The article, “City’s New Credit Check Law Is Unnecessary” (NYLJ, Aug. 13, 2015), unfortunately gets a whole lot wrong about New York City’s newly-enacted employment credit checks ban, which goes into effect Sept. 3. First, the authors erroneously claim that in passing the country’s strongest employment credit checks ban, the city council glossed over carve-outs found in other city and state employment credit check laws. In fact, the council dedicated considerable attention, over a three-year period, to analyzing employment credit check bans in other jurisdictions, and found that most exemptions were based not on sound public policy but were the outcome of industry pressure. In Illinois, legislators are on record complaining that officials from TransUnion, one of the nation’s “Big 3” credit reporting agencies, made several unscrupulous efforts to gut their bill.
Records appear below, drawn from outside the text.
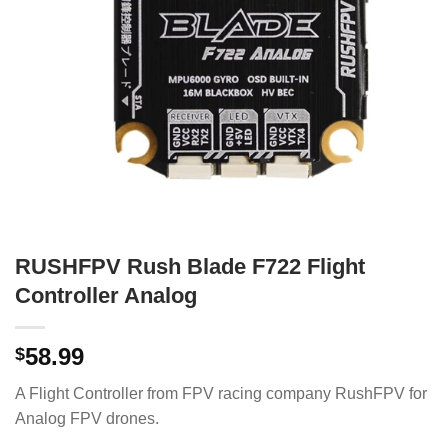
RUSHFPV Rush Blade F722 Flight
Controller Analog
58.99
$
A Flight Controller from FPV racing company RushFPV for
Analog FPV drones.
Ironically, it was also an official from TransUnion who in 2010 admitted under oath that, “we don’t have any research to show any statistical correlation between what’s in somebody’s credit report and their job performance or their likelihood to commit fraud.” Which brings us to another fundamental flaw in the article: the authors’ claim that employment credit checks are a “reliable proven predictor” of job performance and risk. Notably, the authors must resort to industry research, by the consumer credit reporting industry, to support their claim, because there exists no peer-reviewed scholarly research showing that information in a person’s credit report is predictive of job performance or likelihood to commit fraud or theft on the job.
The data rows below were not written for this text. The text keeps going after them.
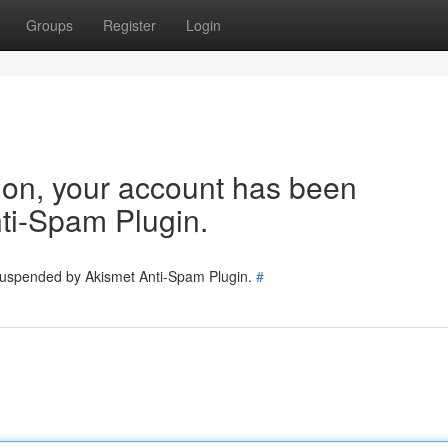
Groups
Register
Login
tion, your account has been
ti-Spam Plugin.
 suspended by Akismet Anti-Spam Plugin.
#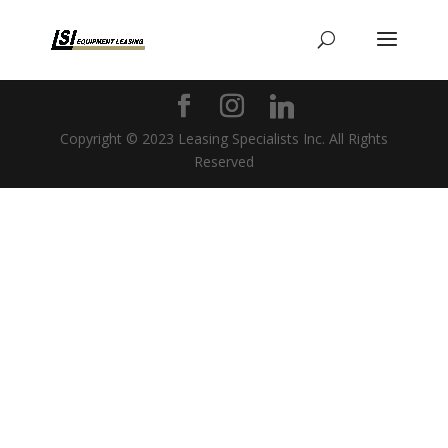
Copyright © 2023 Leasing Specialists Inc. All Rights
Reserved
In fact, what research has been done in this area suggests just the opposite. A 2012 study of 178 employees at a large financial services corporation published in The Psychologist-Manager Journal found that, “there is no benefit from using credit history to predict employee performance or turnover.” By banning the use of credit checks for nearly all jobs, the city law rightly acknowledges the lack of connection between a person’s credit information and his or her suitability for a job.
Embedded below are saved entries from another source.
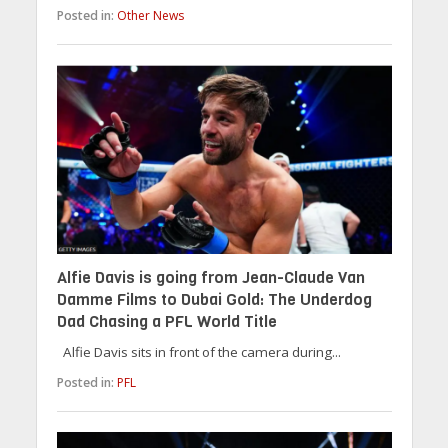
Posted in:
Other News
Alfie Davis is going from Jean-Claude Van
Damme Films to Dubai Gold: The Underdog
Dad Chasing a PFL World Title
Alfie Davis sits in front of the camera during...
Posted in:
PFL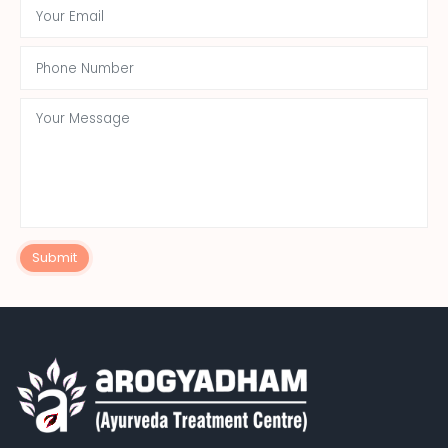
Submit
The law tackles a serious form of employment discrimination that the Fair Credit Reporting Act is simply unable and in no way intended to address. Because people and communities of color have been disproportionately targeted for predatory and high-cost loans, black and Latino New Yorkers are more likely than their white counterparts to have damaged credit. Banning employment credit checks helps to ensure that all New Yorkers have equal job opportunity.

The article further incorrectly suggests that the city council “plainly disregarded the serious concerns raised by business groups in opposition to the measure.” Far from it. As Kathryn Wylde, president and CEO of the Partnership for New York City, which represented business concerns throughout the policy debate surrounding the bill, told Crain’s the week the bill passed,”there are now exceptions for fiduciary responsibility and for access to sensitive technology data, which are significant.”

There is one thing the authors get right. Exemptions for public positions are unwarranted. While New York City’s new law remains, as the bill’s sponsor Councilmember Brad Lander said, “the strongest bill of its type in the country,” the city must recognize that since there is no evidence linking credit history to job performance, employment credit checks should be impermissible, no matter the job.